Lines with the word "spun" are the answer; copy each of them from the data below.

#### DATA SHOWN
>>>>

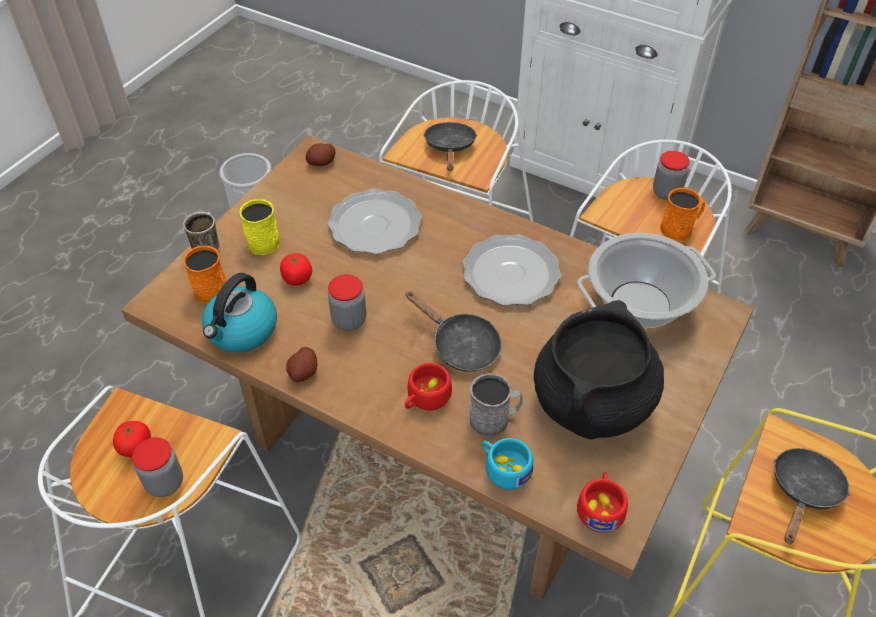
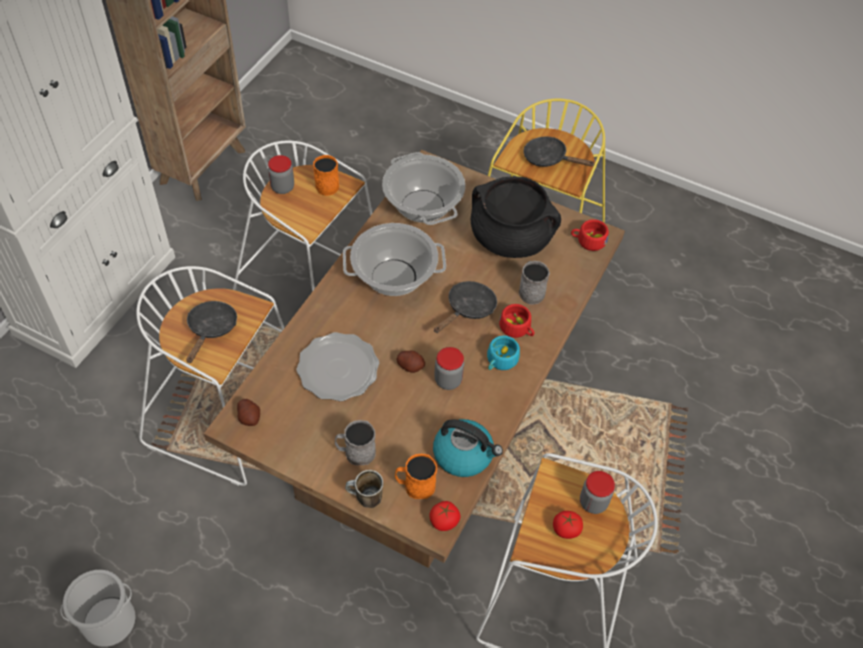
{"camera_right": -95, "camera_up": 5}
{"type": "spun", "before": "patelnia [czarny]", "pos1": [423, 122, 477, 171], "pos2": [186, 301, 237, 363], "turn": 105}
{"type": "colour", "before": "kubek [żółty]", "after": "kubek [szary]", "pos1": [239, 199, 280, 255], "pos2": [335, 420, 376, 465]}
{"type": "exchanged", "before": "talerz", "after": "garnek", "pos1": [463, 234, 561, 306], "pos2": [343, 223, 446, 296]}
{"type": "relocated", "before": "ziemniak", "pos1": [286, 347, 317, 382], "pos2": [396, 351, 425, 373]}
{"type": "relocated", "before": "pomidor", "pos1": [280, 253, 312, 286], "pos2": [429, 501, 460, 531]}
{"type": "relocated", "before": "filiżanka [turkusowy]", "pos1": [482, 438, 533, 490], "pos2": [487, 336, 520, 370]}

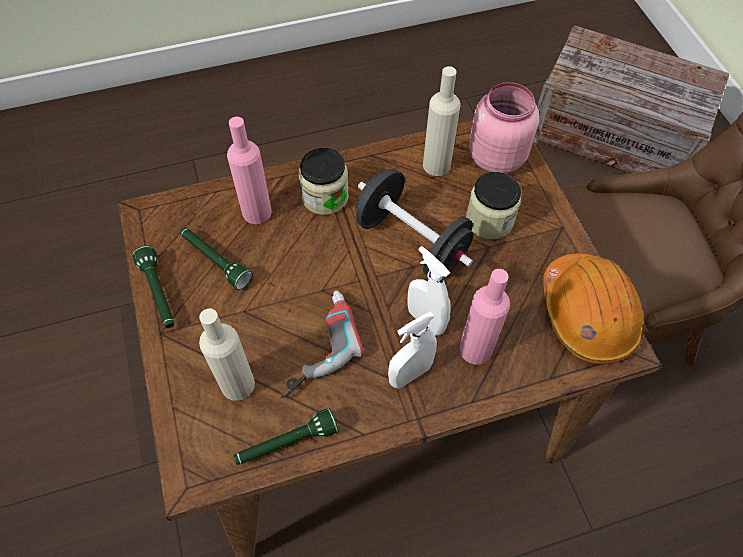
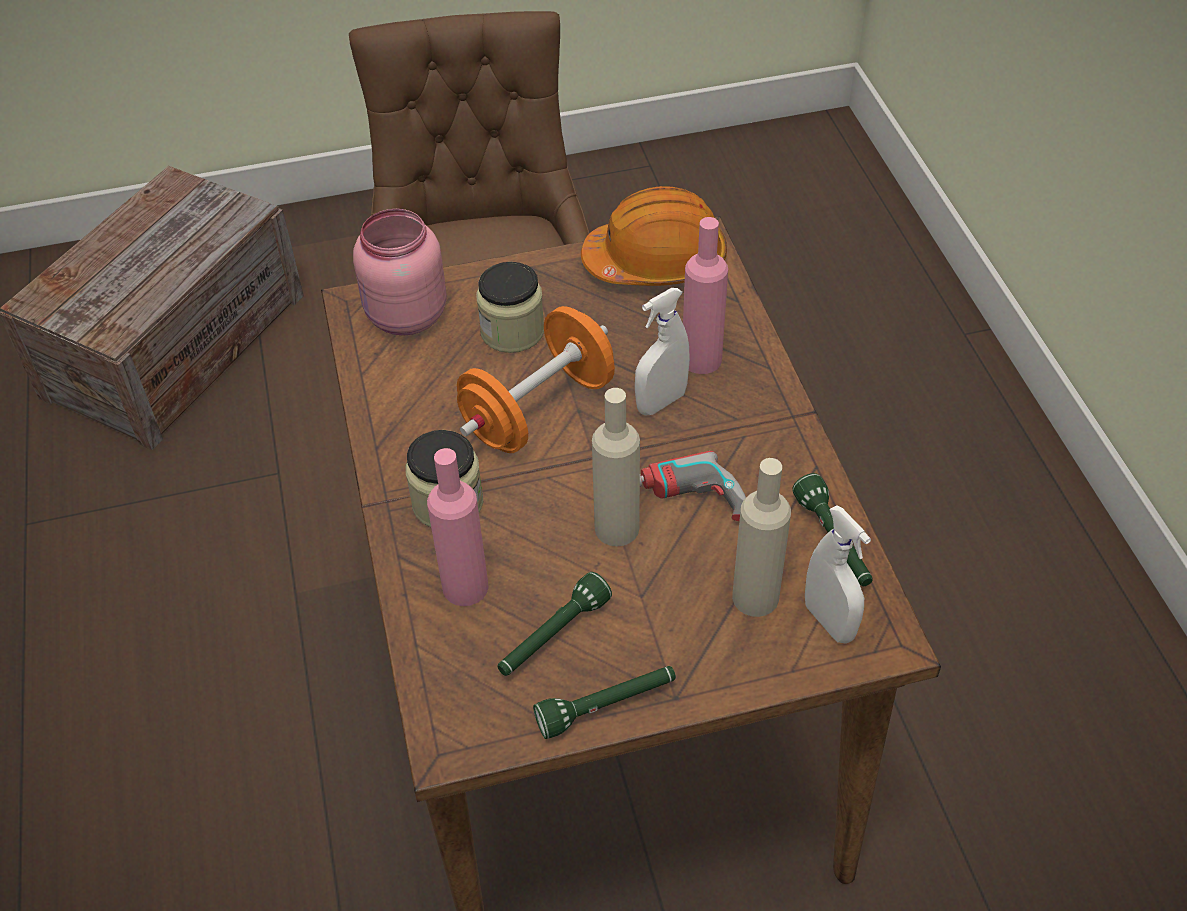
{"camera_right": -85, "camera_up": -10}
{"type": "colour", "before": "hantel [czarny]", "after": "hantel [pomarańczowy]", "pos1": [355, 168, 473, 275], "pos2": [457, 306, 615, 453]}
{"type": "relocated", "before": "butelka [beżowy]", "pos1": [423, 66, 461, 176], "pos2": [592, 388, 640, 546]}
{"type": "relocated", "before": "spryskiwacz [biały]", "pos1": [388, 311, 437, 388], "pos2": [805, 505, 871, 644]}

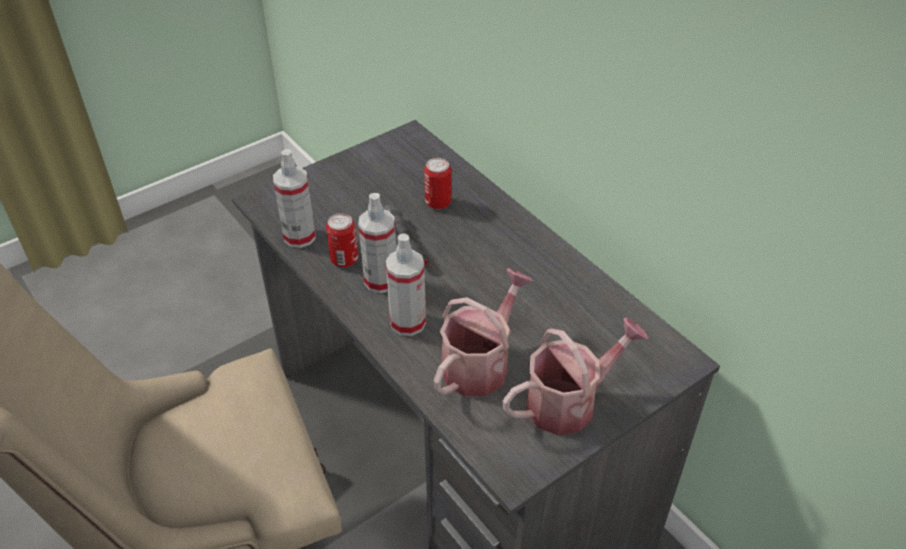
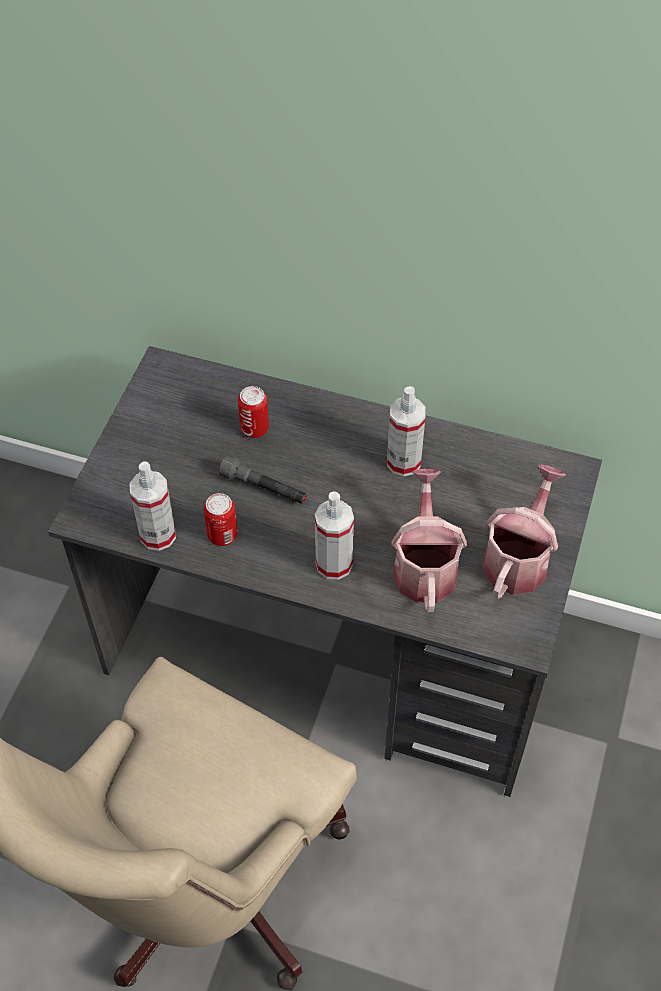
{"camera_right": -35, "camera_up": 10}
{"type": "relocated", "before": "spryskiwacz", "pos1": [358, 193, 396, 293], "pos2": [387, 386, 426, 476]}

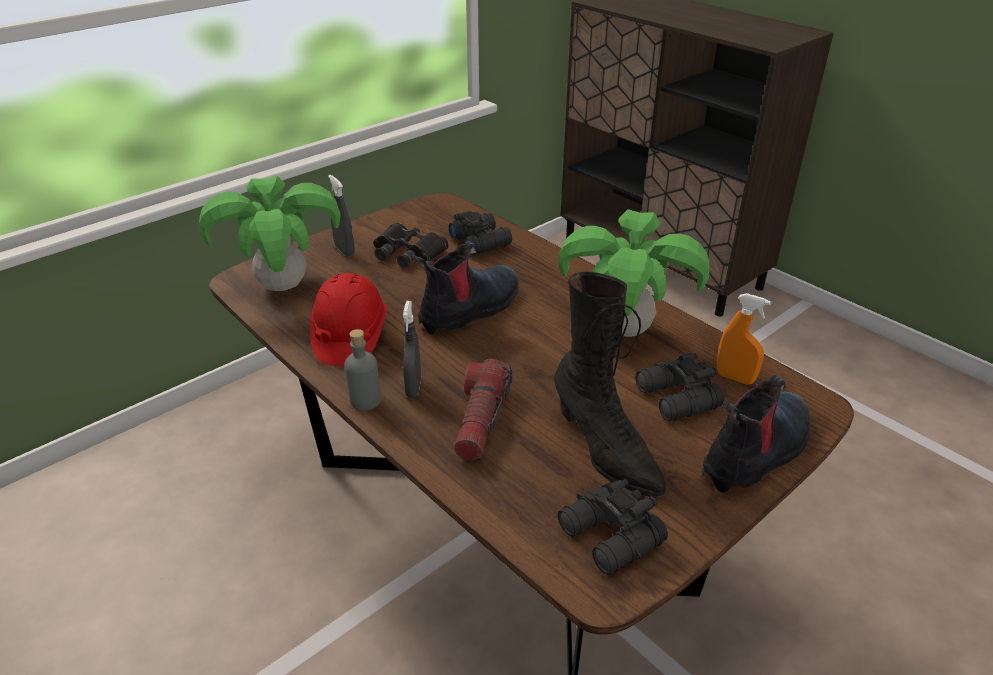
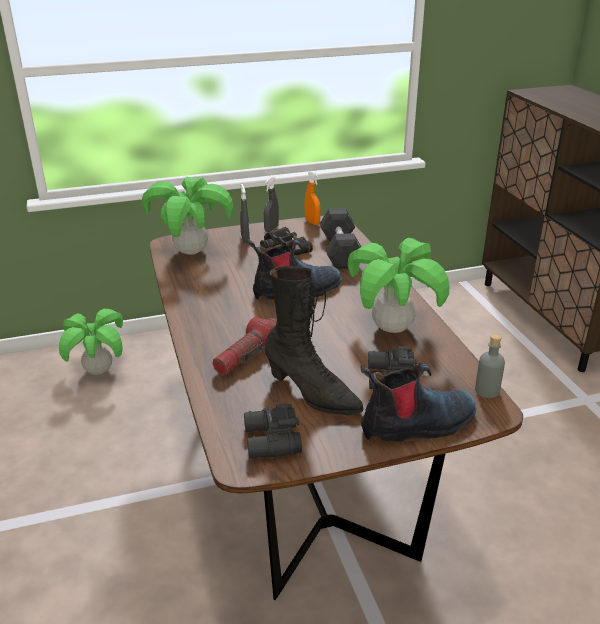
{"camera_right": 25, "camera_up": -5}
{"type": "appeared", "after": "roślina doniczkowa", "pos2": [59, 309, 123, 375]}
{"type": "relocated", "before": "spryskiwacz [szary]", "pos1": [403, 301, 421, 398], "pos2": [264, 177, 279, 232]}
{"type": "spun", "before": "but z cholewką [czarny]", "pos1": [554, 272, 666, 498], "pos2": [265, 266, 364, 415], "turn": -45}
{"type": "relocated", "before": "spryskiwacz [pomarańczowy]", "pos1": [717, 293, 772, 384], "pos2": [305, 171, 321, 225]}
{"type": "exchanged", "before": "lornetka [czarny]", "after": "hantel [czarny]", "pos1": [449, 211, 512, 255], "pos2": [320, 208, 361, 269]}
{"type": "relocated", "before": "butelka [szary]", "pos1": [344, 329, 381, 411], "pos2": [475, 334, 505, 398]}
{"type": "missing", "before": "kask [czerwony]", "pos1": [310, 273, 387, 366]}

<<<<

#### PROBLEM SOLUTION
{"type": "spun", "before": "patelnia [czarny]", "pos1": [423, 122, 477, 171], "pos2": [186, 301, 237, 363], "turn": 105}
{"type": "spun", "before": "but z cholewką [czarny]", "pos1": [554, 272, 666, 498], "pos2": [265, 266, 364, 415], "turn": -45}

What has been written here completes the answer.